EXERCISE AIM
Omit every picture and output the rest of the records exactly as they are.
:::
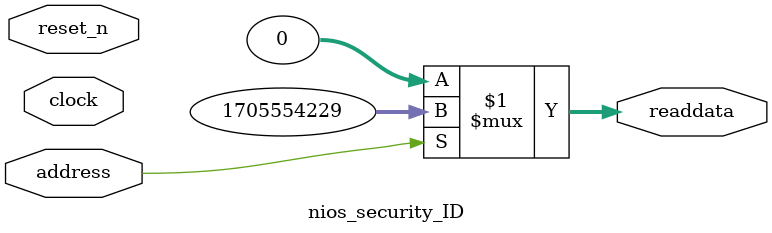
<source format=v>



// synthesis translate_off
`timescale 1ns / 1ps
// synthesis translate_on

// turn off superfluous verilog processor warnings 
// altera message_level Level1 
// altera message_off 10034 10035 10036 10037 10230 10240 10030 

module nios_security_ID (
               // inputs:
                address,
                clock,
                reset_n,

               // outputs:
                readdata
             )
;

  output  [ 31: 0] readdata;
  input            address;
  input            clock;
  input            reset_n;

  wire    [ 31: 0] readdata;
  //control_slave, which is an e_avalon_slave
  assign readdata = address ? 1705554229 : 0;

endmodule



</source>
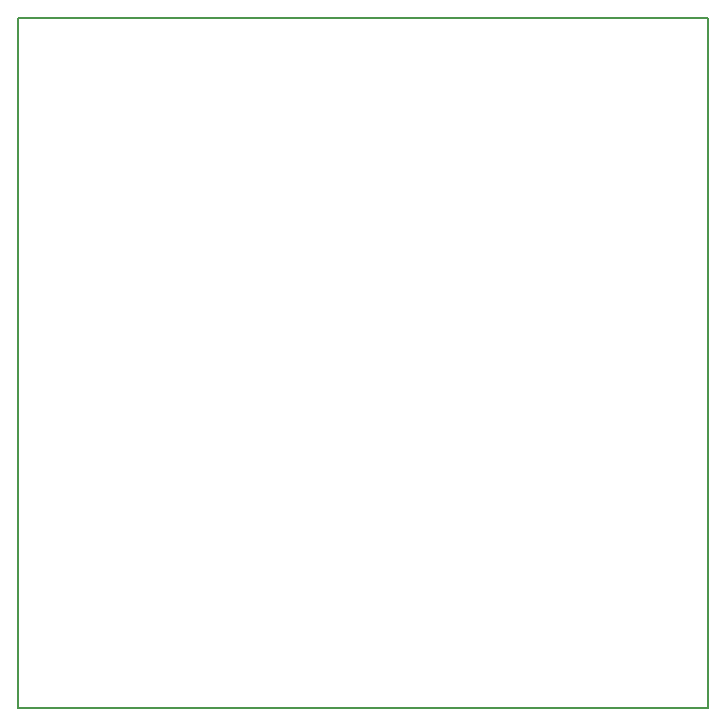
<source format=gbr>
G04 #@! TF.FileFunction,Profile,NP*
%FSLAX46Y46*%
G04 Gerber Fmt 4.6, Leading zero omitted, Abs format (unit mm)*
G04 Created by KiCad (PCBNEW 4.0.1-stable) date 01/28/17 17:52:11*
%MOMM*%
G01*
G04 APERTURE LIST*
%ADD10C,0.100000*%
%ADD11C,0.150000*%
G04 APERTURE END LIST*
D10*
D11*
X107950000Y-129540000D02*
X107950000Y-71120000D01*
X166370000Y-129540000D02*
X107950000Y-129540000D01*
X166370000Y-71120000D02*
X166370000Y-129540000D01*
X107950000Y-71120000D02*
X166370000Y-71120000D01*
M02*

</source>
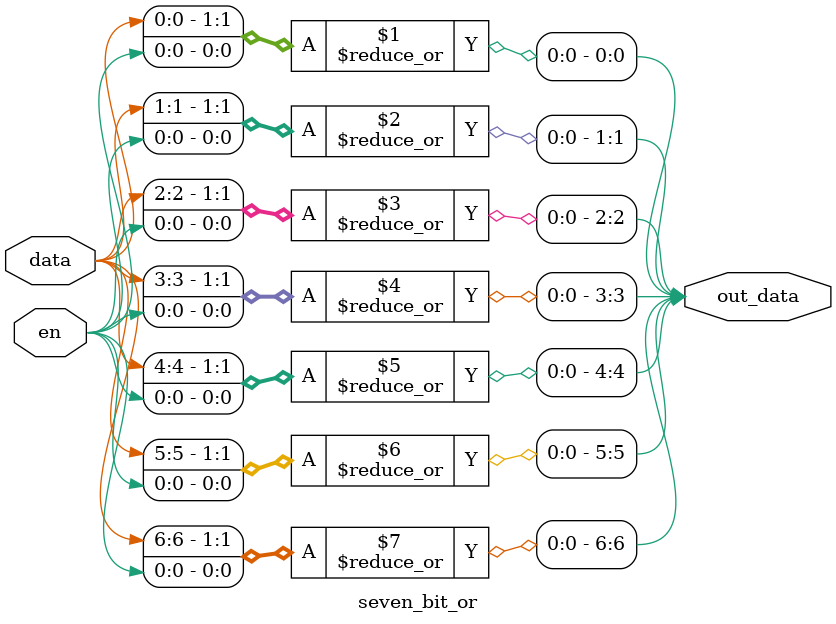
<source format=v>
module seven_bit_or(
    input [6:0] data,
    input en,
    output [6:0] out_data
);

genvar i;

generate
    for (i = 0; i < 7; i = i + 1) begin : NAND_generate
        assign out_data[i] = |{data[i], en};
    end
endgenerate

endmodule 
</source>
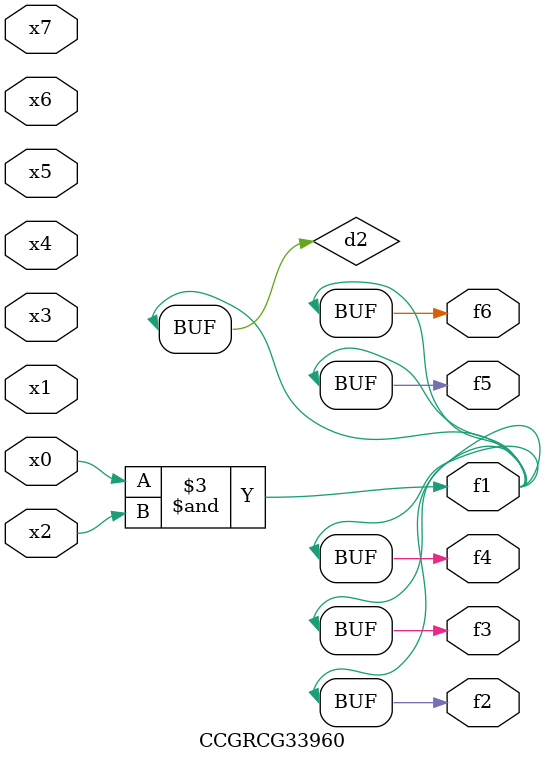
<source format=v>
module CCGRCG33960(
	input x0, x1, x2, x3, x4, x5, x6, x7,
	output f1, f2, f3, f4, f5, f6
);

	wire d1, d2;

	nor (d1, x3, x6);
	and (d2, x0, x2);
	assign f1 = d2;
	assign f2 = d2;
	assign f3 = d2;
	assign f4 = d2;
	assign f5 = d2;
	assign f6 = d2;
endmodule

</source>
:::
EXERCISE ANSWER
<source format=v>



// synthesis translate_off
`timescale 1ns / 1ps
// synthesis translate_on

// turn off superfluous verilog processor warnings 
// altera message_level Level1 
// altera message_off 10034 10035 10036 10037 10230 10240 10030 

module nios_security_ID (
               // inputs:
                address,
                clock,
                reset_n,

               // outputs:
                readdata
             )
;

  output  [ 31: 0] readdata;
  input            address;
  input            clock;
  input            reset_n;

  wire    [ 31: 0] readdata;
  //control_slave, which is an e_avalon_slave
  assign readdata = address ? 1705554229 : 0;

endmodule



</source>
<source format=gbr>
G04 #@! TF.FileFunction,Profile,NP*
%FSLAX46Y46*%
G04 Gerber Fmt 4.6, Leading zero omitted, Abs format (unit mm)*
G04 Created by KiCad (PCBNEW 4.0.1-stable) date 01/28/17 17:52:11*
%MOMM*%
G01*
G04 APERTURE LIST*
%ADD10C,0.100000*%
%ADD11C,0.150000*%
G04 APERTURE END LIST*
D10*
D11*
X107950000Y-129540000D02*
X107950000Y-71120000D01*
X166370000Y-129540000D02*
X107950000Y-129540000D01*
X166370000Y-71120000D02*
X166370000Y-129540000D01*
X107950000Y-71120000D02*
X166370000Y-71120000D01*
M02*

</source>
<source format=v>
module seven_bit_or(
    input [6:0] data,
    input en,
    output [6:0] out_data
);

genvar i;

generate
    for (i = 0; i < 7; i = i + 1) begin : NAND_generate
        assign out_data[i] = |{data[i], en};
    end
endgenerate

endmodule 
</source>
<source format=v>
module CCGRCG33960(
	input x0, x1, x2, x3, x4, x5, x6, x7,
	output f1, f2, f3, f4, f5, f6
);

	wire d1, d2;

	nor (d1, x3, x6);
	and (d2, x0, x2);
	assign f1 = d2;
	assign f2 = d2;
	assign f3 = d2;
	assign f4 = d2;
	assign f5 = d2;
	assign f6 = d2;
endmodule

</source>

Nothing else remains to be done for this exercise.